И точка. Единственная услуга, которую она может оказать Анне, заключается не в любви, а в том, чтобы избавиться от нее. Она не видит иного выхода, раздумывает, примут ли ребенка органы опеки, не решается зайти в кабинет инспектора по социальным делам, всю ночь лежит без сна, перебирая эти подлые мыслишки.
И вот однажды утром, на рассвете, у Сесиль возникает идея. Отличная идея. И она засыпает. Наконец-то.
После отъезда Леонида Игорь нашел нового друга. Илья Каров уделял ему много внимания: постоянно звонил, интересовался его делами, звал на ужин или на футбольный матч команды «Маккаби», за которую страстно болел. Как-то вечером Игорь встретился с Ильей в местном ресторанчике, где в это время бывали только завсегдатаи. Игорь извинился за опоздание – день выдался более загруженный, чем обычно, – и спросил:
– Почему ты не пошел к врачу?
– Я страшно занят, и, честно говоря, меня немного беспокоит необходимость проходить обследование. Стоит попасть в больницу, и уже не знаешь, выйдешь ли оттуда.

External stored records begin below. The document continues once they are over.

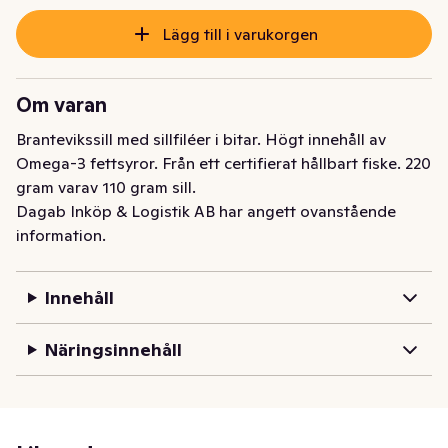
Lägg till i varukorgen
Om varan
Brantevikssill med sillfiléer i bitar. Högt innehåll av 
Omega-3 fettsyror. Från ett certifierat hållbart fiske. 220 
gram varav 110 gram sill.
Dagab Inköp & Logistik AB har angett ovanstående
information.
Innehåll
Näringsinnehåll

– Ты должен сделать электроэнцефалограмму, сдать анализы, но прежде всего похудеть.
– Ты прямо как моя жена – она тоже повторяет это каждый день.
Илья вздохнул, утер клетчатым платком лоб и шею. Сняв пиджак, положил его на стул, и тут стала видна его татуировка с шестизначным числом на левом предплечье. Они сделали заказ подошедшему официанту.

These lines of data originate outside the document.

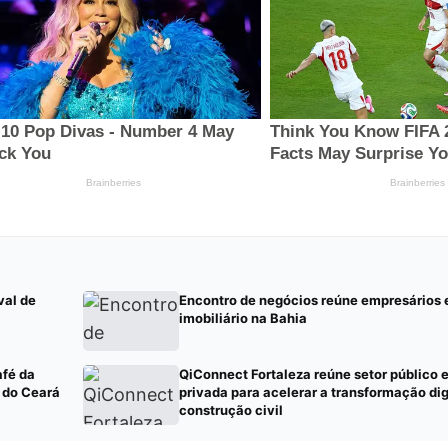
val de
Encontro de negócios reúne empresários
imobiliário na Bahia
afé da
QiConnect Fortaleza reúne setor público e
 do Ceará
privada para acelerar a transformação dig
construção civil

– Видишь, я питаюсь правильно – рыба, жаренная на гриле, и салат. Проблема в том, что я всегда был толстым, как и мой отец, это у нас семейное. И это же спасло мне жизнь. Во время войны в лагере есть было нечего, и благодаря жировым запасам я продержался дольше других. Я снова запишусь к врачу.

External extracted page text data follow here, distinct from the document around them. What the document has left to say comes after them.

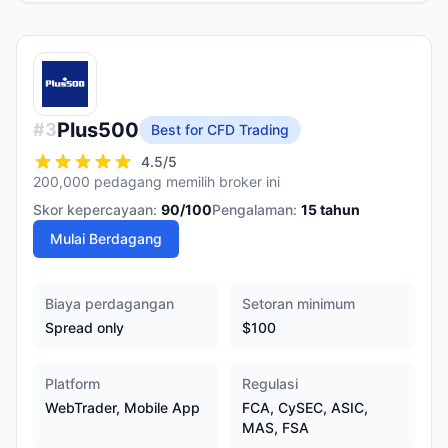
Plus500
#
3
Best for CFD Trading
4.5
/5
200,000 pedagang memilih broker ini
Skor kepercayaan:
90
/100
Pengalaman:
15
tahun
Mulai Berdagang
Biaya perdagangan
Setoran minimum
Spread only
$100
Platform
Regulasi
WebTrader, Mobile App
FCA, CySEC, ASIC,
MAS, FSA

– Ты должен ходить. Час в день.
– Игорь, я вешу больше ста тридцати килограммов, мне тяжело ходить. Я говорил по телефону с главврачом больницы, они очень довольны тобой, ты без проблем получишь врачебную лицензию. В министерстве меня спрашивали о твоем побеге из Ленинграда в девятьсот пятьдесят втором году. Я не смог ничего ответить… Как тебе удалось выбраться оттуда живым?
Игорь задумчиво поставил бокал на стол, отдаваясь воспоминаниям прошлого.
– Это было мрачное время, «чистки» следовали одна за другой; никто не знал, кого арестуют следующим и за что. Люди просто исчезали. И о них больше не говорили. Наступил безмолвный террор. В молодости, еще до войны, я свято верил в советскую власть, но потом мне стало ясно, что партия сошла с ума, что надо контролировать каждое свое слово и никому нельзя доверять, и тогда я сосредоточился на работе. Когда главного врача нашей больницы Этингера арестовали, его обвинили в том, что он участвовал в заговоре группы врачей, разумеется, зловредных евреев, которые убивали своих пациентов, видных партийцев, и планировали покушение на товарища Сталина. Обвинение нелепое и бредовое, однако предполагаемые заговорщики во всем признались, и газета «Правда» предоставила так называемые «неопровержимые доказательства». Я знал профессора, это был замечательный человек, и я не сомневался, что он невиновен, что признания его выбиты под пытками, а доказательства сфабрикованы; он стал жертвой коллективного антисемитского безумия. А потом мне позвонили и предупредили, что завтра арестуют меня.